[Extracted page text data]
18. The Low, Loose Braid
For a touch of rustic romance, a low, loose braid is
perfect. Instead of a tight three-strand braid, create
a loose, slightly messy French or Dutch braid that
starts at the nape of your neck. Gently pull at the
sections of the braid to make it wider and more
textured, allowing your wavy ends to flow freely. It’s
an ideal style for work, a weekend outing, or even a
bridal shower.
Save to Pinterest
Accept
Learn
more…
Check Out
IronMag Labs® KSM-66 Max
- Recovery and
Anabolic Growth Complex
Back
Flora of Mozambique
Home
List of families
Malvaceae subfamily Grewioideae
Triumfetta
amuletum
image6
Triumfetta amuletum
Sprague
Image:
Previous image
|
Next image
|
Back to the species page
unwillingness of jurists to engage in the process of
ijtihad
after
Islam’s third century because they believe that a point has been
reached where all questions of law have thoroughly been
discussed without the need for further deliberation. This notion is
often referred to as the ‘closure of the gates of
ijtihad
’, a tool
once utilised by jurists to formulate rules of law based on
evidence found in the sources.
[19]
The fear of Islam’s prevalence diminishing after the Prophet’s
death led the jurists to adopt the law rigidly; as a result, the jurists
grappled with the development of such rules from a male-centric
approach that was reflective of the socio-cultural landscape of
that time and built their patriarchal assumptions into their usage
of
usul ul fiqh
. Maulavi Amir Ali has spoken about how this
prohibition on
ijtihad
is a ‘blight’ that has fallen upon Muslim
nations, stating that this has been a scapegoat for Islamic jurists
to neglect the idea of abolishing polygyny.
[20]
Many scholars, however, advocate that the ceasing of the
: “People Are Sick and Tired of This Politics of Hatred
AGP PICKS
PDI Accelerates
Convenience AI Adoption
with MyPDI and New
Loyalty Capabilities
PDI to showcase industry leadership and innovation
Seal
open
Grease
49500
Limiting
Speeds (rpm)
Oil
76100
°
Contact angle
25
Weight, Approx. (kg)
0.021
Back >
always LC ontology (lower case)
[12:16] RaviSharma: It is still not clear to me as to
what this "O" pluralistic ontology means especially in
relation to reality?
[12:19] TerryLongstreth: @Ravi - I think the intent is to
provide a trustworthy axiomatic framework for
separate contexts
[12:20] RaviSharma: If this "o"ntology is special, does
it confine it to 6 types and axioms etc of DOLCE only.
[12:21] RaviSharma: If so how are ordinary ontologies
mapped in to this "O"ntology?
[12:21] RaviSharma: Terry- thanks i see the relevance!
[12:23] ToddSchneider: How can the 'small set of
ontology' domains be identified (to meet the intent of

...

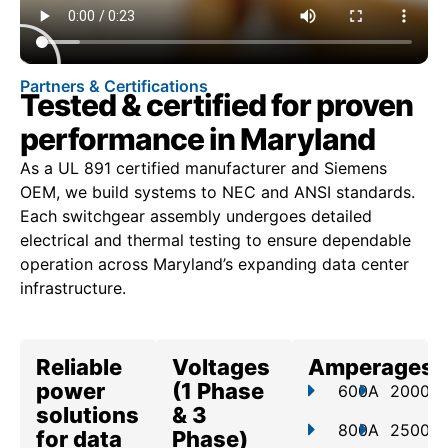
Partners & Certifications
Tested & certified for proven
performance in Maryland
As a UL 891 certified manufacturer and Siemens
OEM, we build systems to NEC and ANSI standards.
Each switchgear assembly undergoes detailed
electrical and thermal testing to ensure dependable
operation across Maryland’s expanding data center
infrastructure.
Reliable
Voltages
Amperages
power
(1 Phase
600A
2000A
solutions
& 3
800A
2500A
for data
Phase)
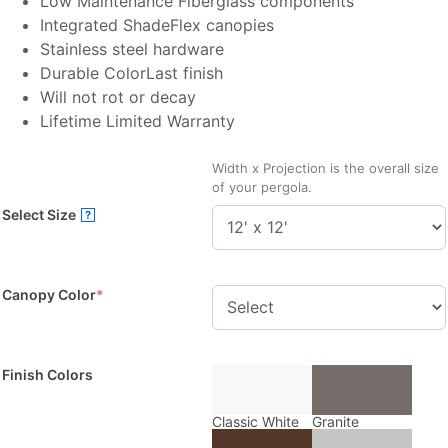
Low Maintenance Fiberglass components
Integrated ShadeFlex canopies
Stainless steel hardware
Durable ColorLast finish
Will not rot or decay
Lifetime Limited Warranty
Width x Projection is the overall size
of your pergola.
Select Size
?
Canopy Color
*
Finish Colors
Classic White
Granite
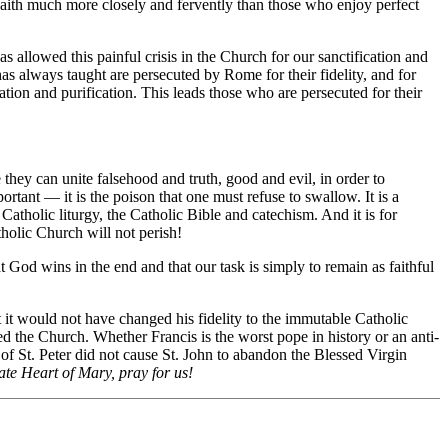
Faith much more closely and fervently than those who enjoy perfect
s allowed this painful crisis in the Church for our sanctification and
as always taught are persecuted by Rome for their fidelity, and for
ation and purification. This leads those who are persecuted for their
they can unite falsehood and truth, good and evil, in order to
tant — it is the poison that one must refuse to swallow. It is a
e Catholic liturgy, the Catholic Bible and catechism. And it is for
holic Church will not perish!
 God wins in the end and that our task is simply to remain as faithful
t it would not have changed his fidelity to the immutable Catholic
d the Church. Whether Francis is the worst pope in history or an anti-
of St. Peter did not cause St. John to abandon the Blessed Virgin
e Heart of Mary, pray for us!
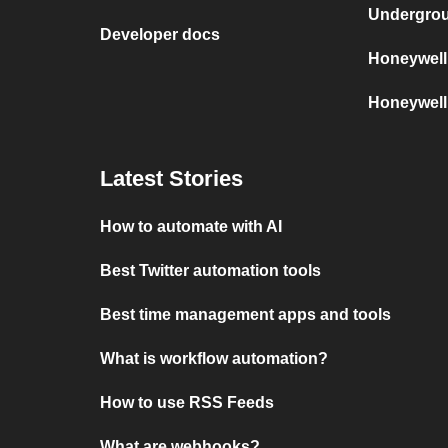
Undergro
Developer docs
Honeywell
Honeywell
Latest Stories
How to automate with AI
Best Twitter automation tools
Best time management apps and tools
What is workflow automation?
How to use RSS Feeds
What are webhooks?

Your instructions: Would you copy out exactly the lines above that start at the one containing "18. The Low, Loose Braid" and end at the one containing "Islam’s third century", inclusive?

Response to the exercise:
18. The Low, Loose Braid
For a touch of rustic romance, a low, loose braid is
perfect. Instead of a tight three-strand braid, create
a loose, slightly messy French or Dutch braid that
starts at the nape of your neck. Gently pull at the
sections of the braid to make it wider and more
textured, allowing your wavy ends to flow freely. It’s
an ideal style for work, a weekend outing, or even a
bridal shower.
Save to Pinterest
Accept
Learn
more…
Check Out
IronMag Labs® KSM-66 Max
- Recovery and
Anabolic Growth Complex
Back
Flora of Mozambique
Home
List of families
Malvaceae subfamily Grewioideae
Triumfetta
amuletum
image6
Triumfetta amuletum
Sprague
Image:
Previous image
|
Next image
|
Back to the species page
unwillingness of jurists to engage in the process of
ijtihad
after
Islam’s third century because they believe that a point has been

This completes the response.